Christchurch - New Zealand’s first city - turning 150
24 July 2006
To mark Christchurch turning 150 years old, a birthday party will be held in Cathedral Square on Saturday, 29 July, from 11am-6pm.
As a show of city-wide pride, Christchurch will wake on the day to a sea of red and black, with many statues, bridges and buildings throughout Christchurch and Banks Peninsula dressed in red and black ribbons. Among the structures to be bedecked are the Arts Centre, the Victoria Street clock, Christ Church Cathedral and the Time Ball in Lyttelton.
At the party, there will be bands, buskers, clowns, a bouncy castle and a 150m-long cake for the residents of Christchurch made by Divine Cakes and Desserts.
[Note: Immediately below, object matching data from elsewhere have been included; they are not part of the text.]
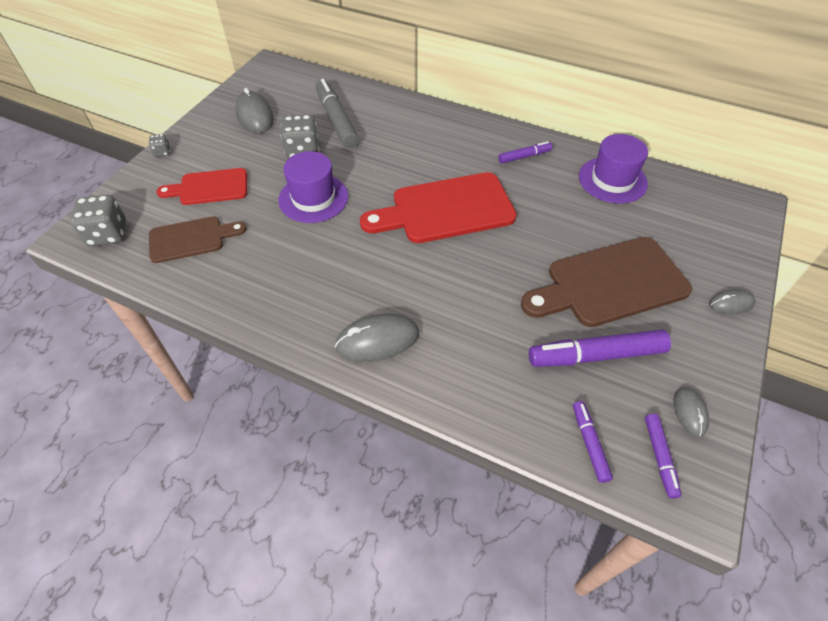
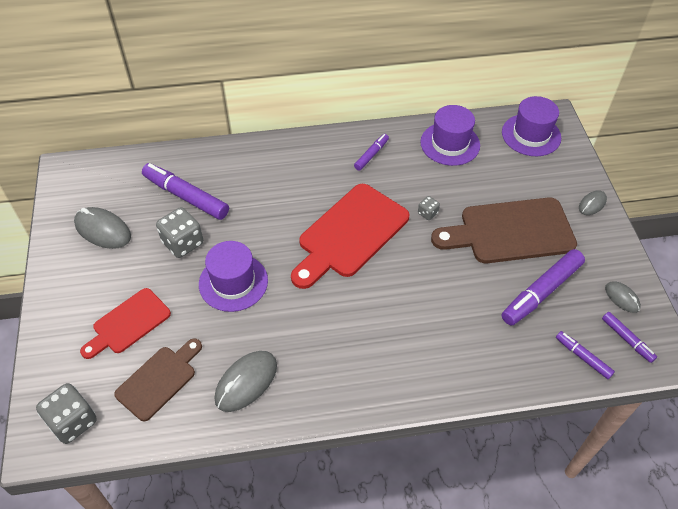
camera: 35 degrees left, 0 degrees up
grey dice [149,134,170,157] -> grey dice moved to [418,196,440,220]
grey marker [316,79,359,148] -> purple marker [142,163,229,220]
grey mouse [335,313,419,362] -> grey mouse moved to [214,351,277,412]
brown cutting board [521,237,692,327] -> brown cutting board turned 45 degrees clockwise [431,197,577,263]
none -> purple hat [502,96,561,156]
Christchurch officially became New Zealand’s first city when Queen Victoria signed the Letters Patent (or Royal Charter) on 31 July 1856. It was signed so that Christchurch could be the base for a bishop. On Christmas Day, 1856, Henry John Chitty Harper was enthroned as the first Bishop of Christchurch, which means this year is also the 150th anniversary of the city’s Anglican Diocese.
To celebrate both anniversaries, a civic service will be held at Christ Church Cathedral on Sunday, 30 July at 10am.
Another event marking the city’s 150th is a Celebrate Christchurch promotion being run at Central Library from 14-27 July, with different themes on each floor.
In case of inclement weather, the Cathedral Square party will be moved to the Christchurch Convention Centre, opposite the Town Hall on Kilmore Street.